>>>

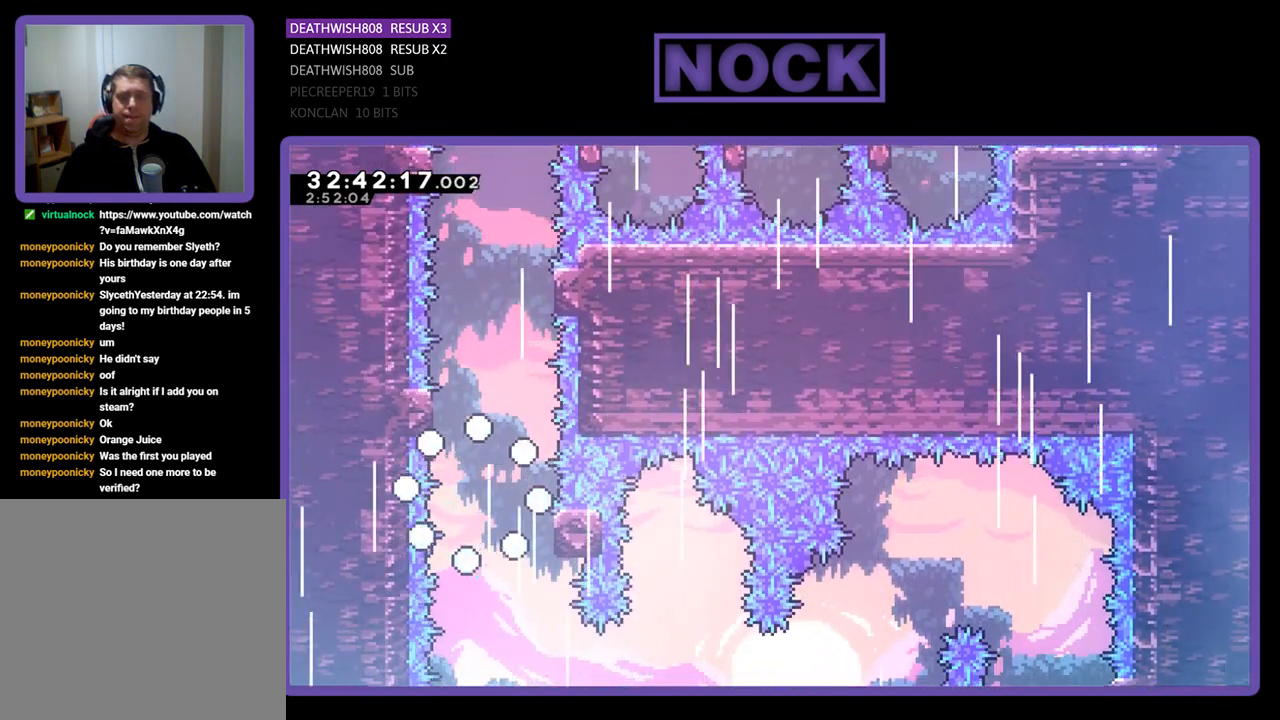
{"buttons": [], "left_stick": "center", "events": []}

<<<
>>>

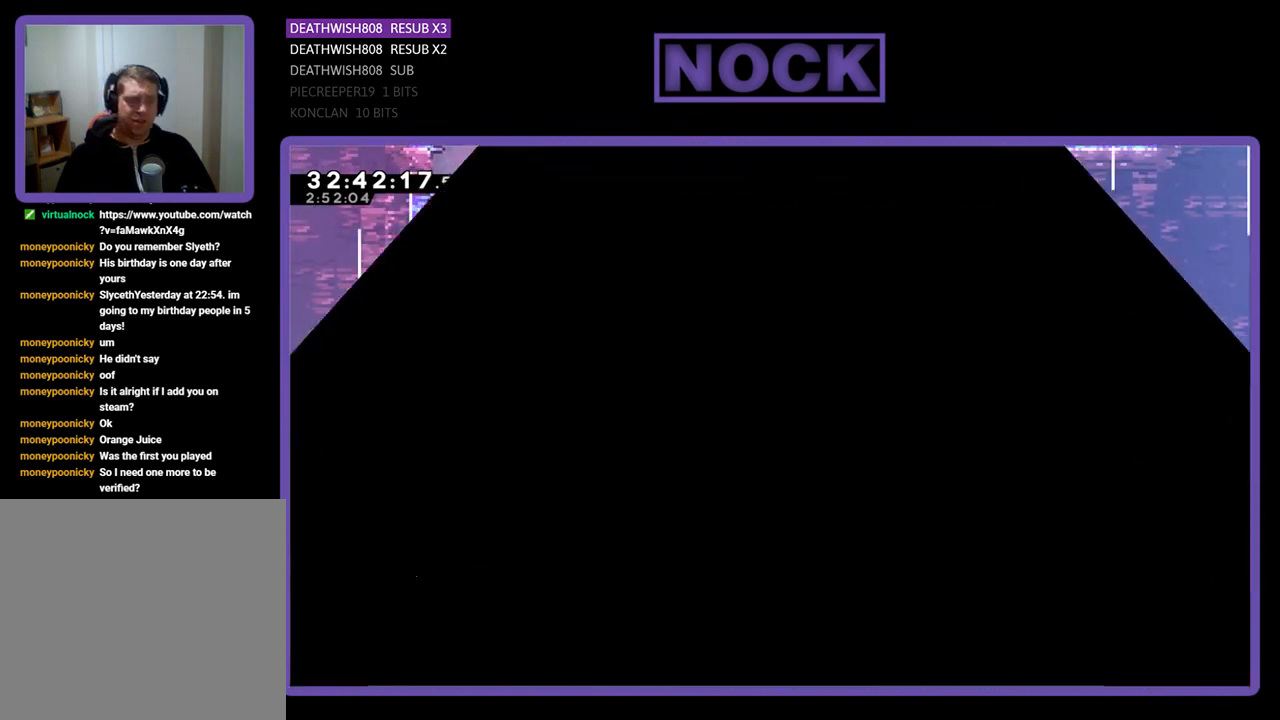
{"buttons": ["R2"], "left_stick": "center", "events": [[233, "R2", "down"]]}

<<<
>>>

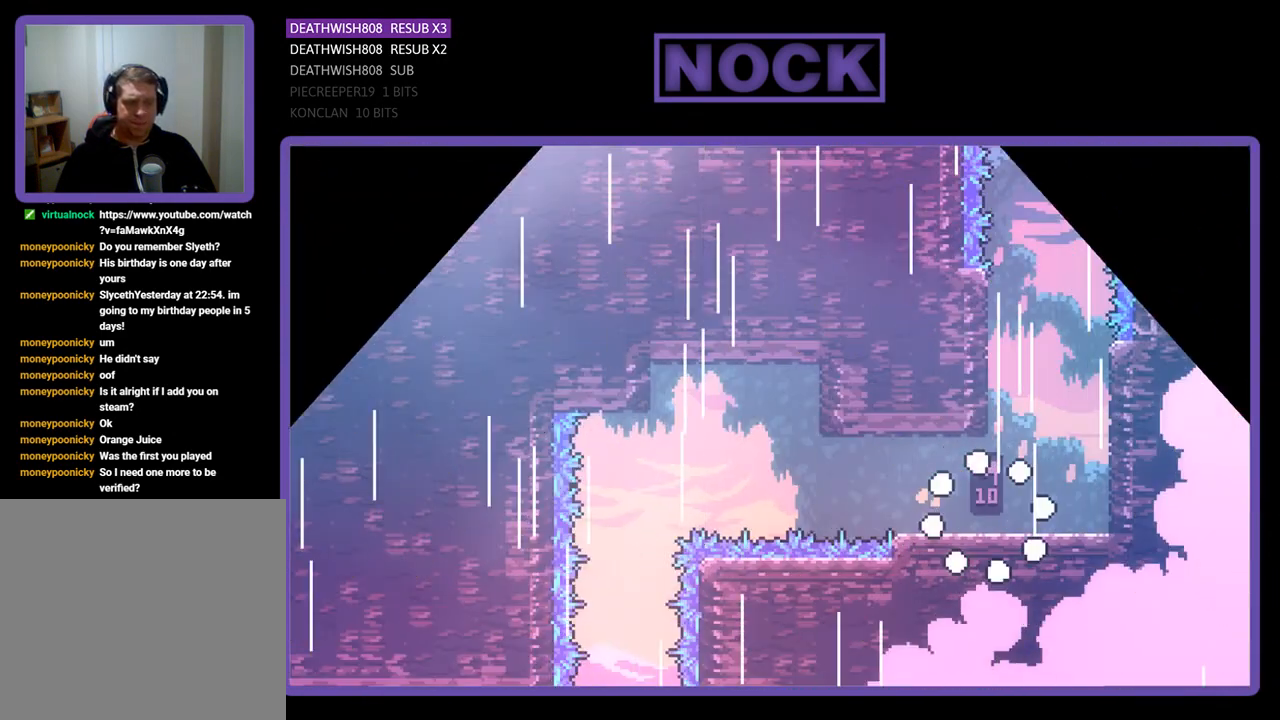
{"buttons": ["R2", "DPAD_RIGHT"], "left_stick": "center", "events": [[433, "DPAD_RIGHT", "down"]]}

<<<

■ What you will do ■
Check every line above for the string "down" and copy those that have it.

■ Response to the task ■
{"buttons": ["R2"], "left_stick": "center", "events": [[233, "R2", "down"]]}
{"buttons": ["R2", "DPAD_RIGHT"], "left_stick": "center", "events": [[433, "DPAD_RIGHT", "down"]]}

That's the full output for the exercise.